Gaby: Our article is about the relationship between personality and psychopathology from a complex systems perspective. We propose personality is a process of slow development, shaping the landscape in which the faster process of psychopathology develops. This is to say that someone’s personality shapes them to encounter certain situations and develop specific behaviors and cognitions, making them more prone to or more resilient against developing a particular set of symptoms. Consequently, one’s history of mental health also feeds back into one’s personality development.
Instead of conceptualizing, for example, neuroticism and depression as two distinct entities, we propose they might be entangled. The points where they touch can be viewed in items which share content overlap, such as the neuroticism item “I get irritated easily” and the Generalized Anxiety Disorder symptom “irritability”. We propose that psychopathology and personality are interconnected in a network architecture, where slow-evolving personality items affect dispositions of fast-evolving symptoms with which they share content overlap. In terms of network models, this means that related personality items strengthen or weaken the symptom’s threshold parameters. In our example, someone who scores high on the “I get irritated easily” item, also has a weaker threshold of the “irritability” symptom, increasing their likelihood to suffer from that symptom when triggered by some event.
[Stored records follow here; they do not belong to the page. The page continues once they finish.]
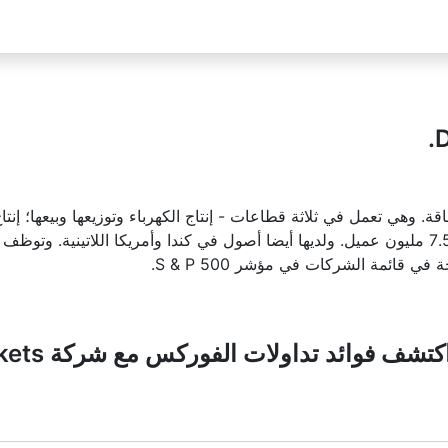
 وهي تعمل في ثلاثة قطاعات - إنتاج الكهرباء وتوزيعها وبيعها؛ إنت
ائمة الشركات في مؤشر S & P 500.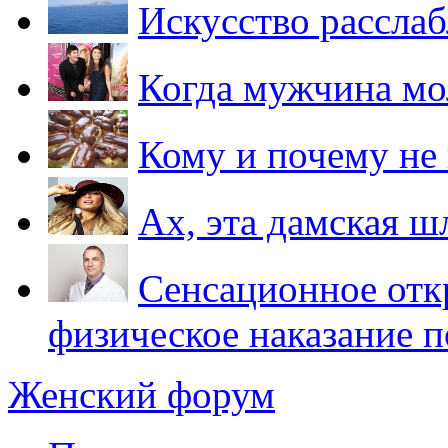
Искусство рассла
Когда мужчина м
Кому и почему не
Ах, эта дамская 
Сенсационное отк
физическое наказание п
Женский форум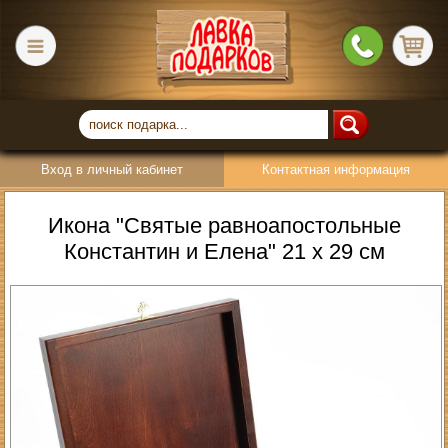
Вход в личный кабинет
Контактная информация
Икона "Святые равноапостольные
Константин и Елена" 21 х 29 см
In order to outline this idea, we simulate data from empirically estimated neuroticism and depression networks. We establish which items and symptoms are connected to each other by looking at their content overlap. Then, we let participant’s scores on the neuroticism items affect (i.e., increase or decrease) the threshold parameters of related depression symptoms. In this way, each participant has their own set of symptom thresholds. The resilience of these individual symptom networks feeds back into the neuroticism items, increasing or decreasing their neuroticism scores. We iterate this process and show how this model simulates empirical phenomena, such as the strong correlation between neuroticism and depression.
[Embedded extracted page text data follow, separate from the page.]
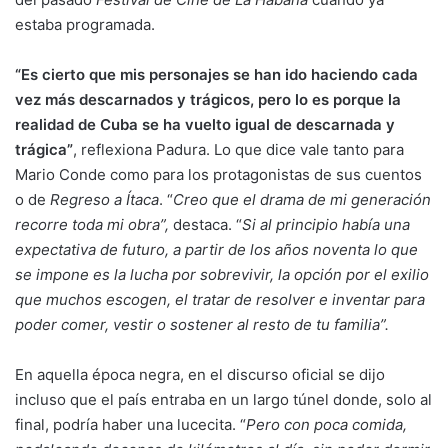
estaba programada.
“Es cierto que mis personajes se han ido haciendo cada
vez más descarnados y trágicos, pero lo es porque la
realidad de Cuba se ha vuelto igual de descarnada y
trágica”
, reflexiona Padura. Lo que dice vale tanto para
Mario Conde como para los protagonistas de sus cuentos
o de
Regreso a Ítaca
. “
Creo que el drama de mi generación
recorre toda mi obra”,
destaca. “
Si al principio había una
expectativa de futuro, a partir de los años noventa lo que
se impone es la lucha por sobrevivir, la opción por el exilio
que muchos escogen, el tratar de resolver e inventar para
poder comer, vestir o sostener al resto de tu familia”.
En aquella época negra, en el discurso oficial se dijo
incluso que el país entraba en un largo túnel donde, solo al
final, podría haber una lucecita. “
Pero con poca comida,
Gerard: To investigate how differing formats and lengths of personality questionnaires vary in their predictiveness, we compared 21 inventories (sets of scales) with respect to prediction of variables related to health and psychopathology. We found that, although the differences in predictive capacity were not huge, there was advantage in questionnaires that have more relatively mutually-independent variables, even if that means having somewhat more items, but not those with more words (i.e., longer items). This finding goes against the norm of focusing on only five or six broad variables and having long and finely specified items in the questionnaire.